The bipartisan proposal from the so-called Gang of Six senators to reduce deficits by nearly $4 trillion over the coming decade -- and its warm reception from 43 other senators of both parties -- renewed hopes for a deal days after talks between Mr. Obama and Congressional leaders had reached an impasse.
Financial markets rallied on the news. And with time running out before the deadline of Aug. 2 to raise the government’s $14.3 trillion debt ceiling, Mr. Obama’s quick embrace of the plan left House Republicans at greater risk of being politically isolated on the issue if they continue to rule out any compromise that includes higher tax revenues.
(Newsbusters Tom Blumer pointed to this report showing that it was good corporate earnings that drove the early stock market rise Tuesday, though the rally continued after Obama’s announcement.)
The Times took a while to admit that, headline notwithstanding, there is actually no “bipartisan plan” yet, just a “four-page outline.”

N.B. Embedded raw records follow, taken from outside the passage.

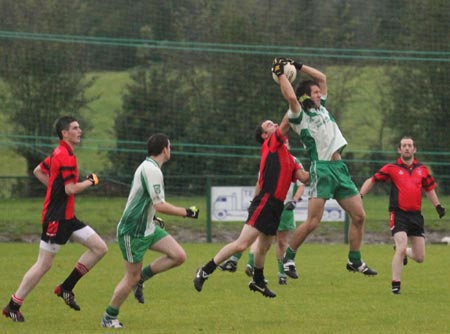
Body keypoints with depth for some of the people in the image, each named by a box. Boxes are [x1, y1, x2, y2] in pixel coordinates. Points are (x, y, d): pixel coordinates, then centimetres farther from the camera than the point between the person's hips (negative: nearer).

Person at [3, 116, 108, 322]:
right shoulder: (67, 157, -18)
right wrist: (91, 181, -8)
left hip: (67, 216, 10)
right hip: (56, 218, -10)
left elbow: (38, 171, 24)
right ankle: (13, 306, 5)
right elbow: (71, 189, -23)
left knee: (100, 248, 5)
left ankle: (66, 288, 11)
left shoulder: (59, 153, 12)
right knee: (44, 264, -5)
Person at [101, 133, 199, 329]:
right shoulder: (152, 170, -20)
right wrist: (186, 212, -16)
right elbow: (160, 205, -25)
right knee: (132, 278, -2)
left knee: (179, 256, -4)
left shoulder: (148, 167, 11)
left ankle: (141, 278, 10)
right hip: (133, 231, -9)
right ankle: (109, 318, 13)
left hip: (147, 227, 9)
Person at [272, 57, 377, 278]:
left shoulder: (320, 108, 19)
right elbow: (291, 97, -23)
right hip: (321, 168, -8)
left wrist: (297, 66, 19)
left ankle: (355, 261, 15)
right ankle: (288, 257, 3)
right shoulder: (300, 116, -3)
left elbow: (321, 77, 26)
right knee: (313, 221, -12)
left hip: (340, 168, 8)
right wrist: (280, 74, -13)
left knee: (359, 216, 4)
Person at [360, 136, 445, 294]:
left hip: (416, 215, 4)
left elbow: (429, 189, 23)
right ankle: (395, 285, -9)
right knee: (401, 248, -21)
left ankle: (402, 252, 40)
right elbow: (371, 181, 3)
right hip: (398, 214, -4)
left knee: (420, 258, 5)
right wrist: (360, 196, -7)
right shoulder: (392, 168, 0)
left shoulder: (422, 169, 10)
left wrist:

The Senate group’s plan, modeled on the recommendations last year of a bipartisan fiscal commission established by Mr. Obama, calls for both deep spending cuts and new revenues through an overhaul of the income-tax code.
But while its sponsorship by staunch conservatives as well as liberals suggested enough flexibility within both parties to get a deal eventually, it would be all but impossible to turn it into detailed legislation -- at the moment it is a four-page outline -- and pass it in less than two weeks. Both parties were considering ways to use the proposal as the basis for a broader budget agreement if they can find a way to get past the immediate pressure to increase the debt limit.
Then on to the paper’s favorite subject, dissension in the Republican ranks.
And Republicans increasingly are showing signs of splintering. Some conservatives within Congress and outside have become increasingly vocal in asserting that the party is at risk of putting ideological purity ahead of the chance for a major deficit reduction that includes substantial Democratic concessions, including cuts in Social Security, Medicare and Medicaid spending.
Again: What cuts, exactly? Times reporter and Obama sympathizer Mark Landler himself admitted in a podcast last week that on Social Security, Obama has “been very vague and careful to say he won’t do anything to really change the program in a fundamental way.”